Наступило молчание, тягостное, гнетущее. Наконец, она подняла голову. Глаза сухие. Тихо выговорила:
— На всё воля божья. Чему быть, того не миновать.
Ваня в нерешительности спросил:
— А мне говорить, мама, о сундуке Пелагеи Андреевны? Она ведь не хочет. Сейчас у калитки просила…
— Расскажешь, сынок, правду. Только правду. Большой грех обманывать людей…

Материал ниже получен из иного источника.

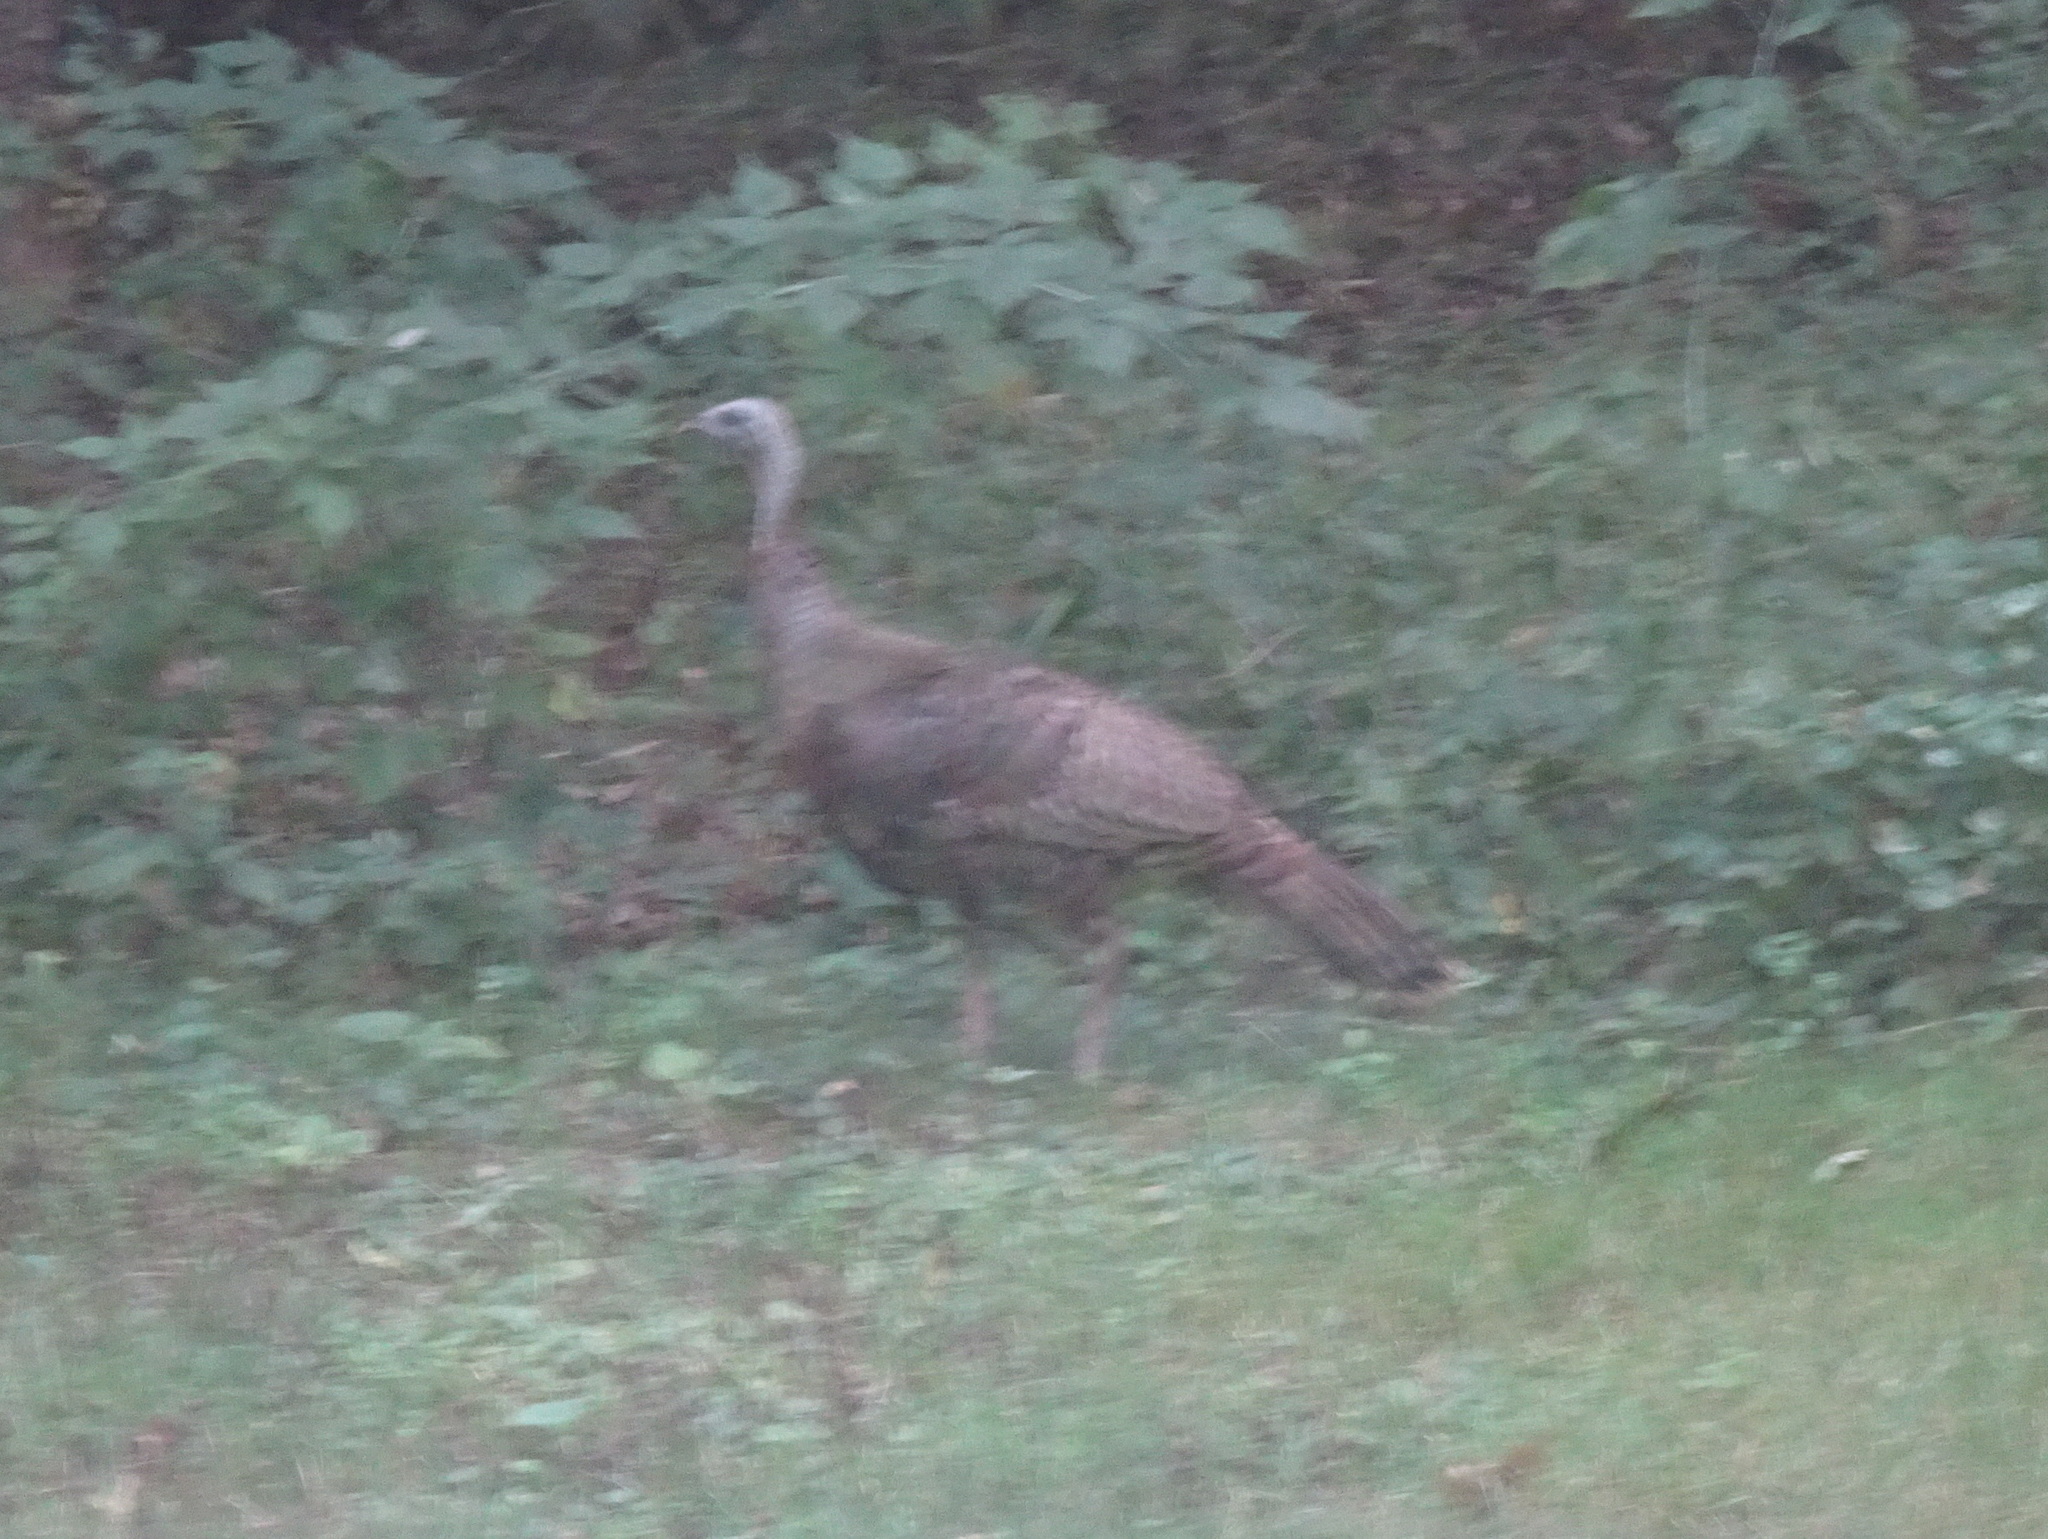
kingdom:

Вдвоём с Николаем Ваня написал обо всём, что было и что он знал о Губе и его компании. Приложили вчерашнее письмо, нацарапанное Гумером, и отнесли в милицию. Чем бы это ни грозило Ване, он понял: по-другому поступать нельзя. Решение должно быть твёрдым.
Вскоре в доме Пелагеи Андреевны был обыск. Когда открывали окованный железом сундук с колокольчиками, то зазвенел он звонче обычного: сундук был пуст…
На другой день утром милиционер увёл Гумера в отделение. Три дня прошло, а его домой всё ещё не отпускали.